In general, the indirect approach works like this—become a leader in a place where the current leader is vulnerable. This could be geographic. For example, while everyone else was attacking large cities, Wal-Mart in its early days went to the rural areas that were being ignored.

This could also be about attributes. If the leader is all about owning price, then try to own something else, like service or quality.

This could also be about demographics. If the leader owns older people, go after the younger ones. This is how the UPN, WB and CW TV networks tried to gain a toehold against the leader CBS.

Or it could be about attitude. Coke had the all-American wholesome attitude, so Pepsi took the rebellious attitude.

So, the strategic task is as follows:

1) Learn the vulnerabilities of the leader

2) Understand your internal capabilities

3) Indirectly attack the leader by trying to own something where the leader is weak and you are capable of building a new leadership (co-habitation). This new leadership comes from redefining the rules and building a point of preference where one did not exist before.
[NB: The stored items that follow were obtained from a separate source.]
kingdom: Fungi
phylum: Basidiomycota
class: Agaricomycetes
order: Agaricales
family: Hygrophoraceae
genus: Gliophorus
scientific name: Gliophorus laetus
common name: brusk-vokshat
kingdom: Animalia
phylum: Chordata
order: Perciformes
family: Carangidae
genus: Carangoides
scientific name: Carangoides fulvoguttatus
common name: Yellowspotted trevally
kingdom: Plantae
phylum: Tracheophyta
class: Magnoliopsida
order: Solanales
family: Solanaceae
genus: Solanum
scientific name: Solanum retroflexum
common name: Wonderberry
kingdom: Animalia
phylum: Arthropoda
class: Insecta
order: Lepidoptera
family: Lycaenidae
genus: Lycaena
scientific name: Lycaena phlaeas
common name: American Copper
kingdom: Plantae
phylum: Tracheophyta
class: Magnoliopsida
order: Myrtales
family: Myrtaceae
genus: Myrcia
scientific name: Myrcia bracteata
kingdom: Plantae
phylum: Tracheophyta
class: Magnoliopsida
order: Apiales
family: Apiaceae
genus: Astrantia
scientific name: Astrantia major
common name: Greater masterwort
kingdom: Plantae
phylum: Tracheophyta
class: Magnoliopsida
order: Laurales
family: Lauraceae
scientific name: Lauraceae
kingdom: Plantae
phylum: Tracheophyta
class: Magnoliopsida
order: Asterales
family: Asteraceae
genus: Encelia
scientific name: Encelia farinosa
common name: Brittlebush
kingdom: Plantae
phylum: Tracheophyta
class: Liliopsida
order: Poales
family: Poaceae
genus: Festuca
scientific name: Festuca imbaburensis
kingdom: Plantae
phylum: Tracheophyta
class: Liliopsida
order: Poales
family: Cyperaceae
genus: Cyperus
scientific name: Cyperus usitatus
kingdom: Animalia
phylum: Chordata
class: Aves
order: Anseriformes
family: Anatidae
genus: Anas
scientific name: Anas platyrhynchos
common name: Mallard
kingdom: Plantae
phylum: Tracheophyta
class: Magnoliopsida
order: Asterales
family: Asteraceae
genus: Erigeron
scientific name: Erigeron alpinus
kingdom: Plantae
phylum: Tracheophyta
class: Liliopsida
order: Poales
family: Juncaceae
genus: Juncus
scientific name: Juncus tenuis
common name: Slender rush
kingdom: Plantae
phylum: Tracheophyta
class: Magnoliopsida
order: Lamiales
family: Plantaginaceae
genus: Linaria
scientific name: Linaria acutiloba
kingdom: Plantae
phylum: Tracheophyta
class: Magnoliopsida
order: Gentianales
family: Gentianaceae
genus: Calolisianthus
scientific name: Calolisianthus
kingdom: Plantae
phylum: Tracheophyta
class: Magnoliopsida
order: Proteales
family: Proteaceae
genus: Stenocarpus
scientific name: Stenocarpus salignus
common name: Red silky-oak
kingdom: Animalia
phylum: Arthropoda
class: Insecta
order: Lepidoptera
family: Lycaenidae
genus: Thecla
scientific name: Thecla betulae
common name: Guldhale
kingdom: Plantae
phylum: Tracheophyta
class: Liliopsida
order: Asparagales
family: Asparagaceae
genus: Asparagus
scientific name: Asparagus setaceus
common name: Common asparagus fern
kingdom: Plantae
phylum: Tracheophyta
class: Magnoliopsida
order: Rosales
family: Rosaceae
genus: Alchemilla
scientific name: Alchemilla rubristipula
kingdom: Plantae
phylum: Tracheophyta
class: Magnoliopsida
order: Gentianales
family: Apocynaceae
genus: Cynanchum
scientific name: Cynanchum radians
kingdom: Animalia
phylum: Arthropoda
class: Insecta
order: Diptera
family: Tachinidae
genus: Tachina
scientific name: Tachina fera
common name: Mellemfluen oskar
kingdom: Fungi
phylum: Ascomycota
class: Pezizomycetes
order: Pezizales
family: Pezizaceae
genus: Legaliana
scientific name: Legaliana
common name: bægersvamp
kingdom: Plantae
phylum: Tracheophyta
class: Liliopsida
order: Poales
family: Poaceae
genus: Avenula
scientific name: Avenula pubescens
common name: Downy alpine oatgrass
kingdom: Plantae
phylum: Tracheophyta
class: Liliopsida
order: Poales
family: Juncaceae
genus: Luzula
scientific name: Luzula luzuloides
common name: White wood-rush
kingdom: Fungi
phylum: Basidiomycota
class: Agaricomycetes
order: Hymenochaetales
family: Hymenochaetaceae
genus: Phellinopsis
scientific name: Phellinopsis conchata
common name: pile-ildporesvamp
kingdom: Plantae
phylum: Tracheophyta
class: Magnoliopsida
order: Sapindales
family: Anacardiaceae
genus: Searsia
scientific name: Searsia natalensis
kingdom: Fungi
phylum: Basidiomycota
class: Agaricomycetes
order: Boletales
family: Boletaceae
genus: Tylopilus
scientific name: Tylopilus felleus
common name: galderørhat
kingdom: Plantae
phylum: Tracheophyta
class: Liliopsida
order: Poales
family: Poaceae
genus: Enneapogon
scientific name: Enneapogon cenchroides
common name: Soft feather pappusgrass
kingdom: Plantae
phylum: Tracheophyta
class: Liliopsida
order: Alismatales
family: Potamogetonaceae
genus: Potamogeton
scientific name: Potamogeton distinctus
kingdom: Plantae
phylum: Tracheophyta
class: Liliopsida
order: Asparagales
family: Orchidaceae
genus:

4) Use this new leadership as a launching pad for further growth.

In the beginning, Wal-Mart was like the little bird against the major retail chains. It’s only hope was to go indirect and start in the rural markets which were being ignored. Eventually, it used that base to become large enough and strong enough to take on the whole retail establishment. It became as strong as my automobile, which could go against any prevailing wind. At that point, Wal-Mart took on the entire US grocery establishment and won.

The established marketplace works based on a set of rules which favor the leader. If you are small and want to grow in such an environment, you cannot usually win by directly taking on the leader based on the leader’s rules. Instead, you need to change the rules in your favor. This works best when you take an indirect approach by building a base of strength in a place the current rules are ignoring. Then you can start re-writing the rules around your base and grow.

If you want to be “king of the hill,” rather than try to knock off the person who already has the advantage of the high ground, instead go off and build your own separate hill.